Pour se défendre, les managers ne pourront guère compter à l’extérieur sur une image écornée médiatiquement, souvent réduite au petit chef tyrannique, et guère plus en interne, où le soutien de la base demeure plus qu’aléatoire.

 

L’IA managériale, suggestive et incitative

Cela augurera-t-il un avenir radieux pour les subordonnés délivrés du management toxique ? Pas forcément.

Car, en tant qu’algorithme répondant à des requêtes spécifiques visant à atteindre des objectifs spécifiques, l’IA peut tout à fait devenir encore plus intrusive et intolérante que l’opérateur humain. Et l’impartialité peut rapidement se muer en insensibilité au regard des conditions fluctuantes pour atteindre les objectifs.
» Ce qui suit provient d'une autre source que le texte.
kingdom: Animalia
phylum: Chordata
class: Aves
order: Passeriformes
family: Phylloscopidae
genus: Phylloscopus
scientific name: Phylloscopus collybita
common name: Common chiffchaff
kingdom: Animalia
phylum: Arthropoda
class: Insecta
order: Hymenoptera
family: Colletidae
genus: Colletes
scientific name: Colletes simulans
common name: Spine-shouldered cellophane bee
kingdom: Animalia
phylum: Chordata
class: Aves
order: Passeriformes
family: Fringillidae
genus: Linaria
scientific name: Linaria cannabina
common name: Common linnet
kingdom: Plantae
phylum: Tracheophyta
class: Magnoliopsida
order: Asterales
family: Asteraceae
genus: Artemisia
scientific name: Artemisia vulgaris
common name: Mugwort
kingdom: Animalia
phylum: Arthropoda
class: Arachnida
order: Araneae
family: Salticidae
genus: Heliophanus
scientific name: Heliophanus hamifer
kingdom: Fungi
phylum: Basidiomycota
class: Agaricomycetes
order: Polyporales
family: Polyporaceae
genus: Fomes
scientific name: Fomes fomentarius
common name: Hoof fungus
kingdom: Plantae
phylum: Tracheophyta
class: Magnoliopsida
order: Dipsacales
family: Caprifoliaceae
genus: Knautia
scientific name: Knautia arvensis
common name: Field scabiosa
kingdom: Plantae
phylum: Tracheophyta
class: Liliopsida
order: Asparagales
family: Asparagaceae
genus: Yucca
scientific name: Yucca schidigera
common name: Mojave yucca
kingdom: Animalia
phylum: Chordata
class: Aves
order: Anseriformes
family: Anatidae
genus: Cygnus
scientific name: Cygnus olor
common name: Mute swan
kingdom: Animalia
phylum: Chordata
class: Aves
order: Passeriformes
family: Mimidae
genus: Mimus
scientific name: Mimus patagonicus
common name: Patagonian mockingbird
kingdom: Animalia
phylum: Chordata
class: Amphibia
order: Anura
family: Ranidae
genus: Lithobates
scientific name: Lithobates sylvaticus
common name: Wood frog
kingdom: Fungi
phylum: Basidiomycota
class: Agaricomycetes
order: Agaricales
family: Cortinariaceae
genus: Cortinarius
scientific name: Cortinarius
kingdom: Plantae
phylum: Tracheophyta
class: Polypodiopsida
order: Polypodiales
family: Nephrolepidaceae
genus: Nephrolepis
Une fois encore, il s’agit d’un outil neutre par essence, fortement dépendant de l’orientation stratégique organisationnelle. Et si l’on remplace désormais un manager toxique par une IA toxique, difficile de prétendre que celle-ci aura fondamentalement changé la donne. Si la suppression d’un échelon intermédiaire serait de nature à faciliter la compréhension et le respect entre la base et le sommet, cette vision irénique ne peut avoir cours que si le sommet – dans le cadre des organisations hiérarchiques classiques – impulse une sélection avisée des employés, une façon de les responsabiliser, leur remise à niveau régulière et leur fidélisation. Dans le cas contraire, l’introduction d’une IA managériale ne sera qu’une béquille, ou pis, un amplificateur des tares antérieures. Or, celle-ci doit être l’occasion d’une remise à plat des relations entre l’équipe dirigeante et les collaborateurs encadrés par une IA faisant office d’assistant bienveillant comme de filet de sécurité, et non de nasse technologique.

Une IA, c’est un code (les mains) et une logique (le cerveau), en rien une baguette magique pour réviser une stratégie organisationnelle déficiente, voire faisandée. L’IA pour l’IA en management est une aberration. En revanche, pour une rationalisation des coûts, une amélioration des process et un encadrement délestant l’employé de ses tâches les plus chronophages et superficielles, l’IA est un investissement louable.

En aval, elle peut servir d’interface pour des suggestions de collaborateurs, et les traiter en fonction des données disponibles en temps réel.

En amont, elle peut ajuster la gestion de projet en fonction des réalités de terrain.

L’IA n’est pas obligatoirement impérative, elle doit même être prioritairement suggestive et incitative. Son acceptation passera par un mode évolué d’interface de dialogue multilatéral. Et ce n’est pas de la magie, c’est de la programmation.

Comme dans les entreprises libérées, la meilleure stratégie, c’est celle qui s’assure de la meilleure entente relationnelle et fluidité informationnelle entre les divers acteurs de l’organisation, verticalement et horizontalement. Avec ou sans intelligence artificielle.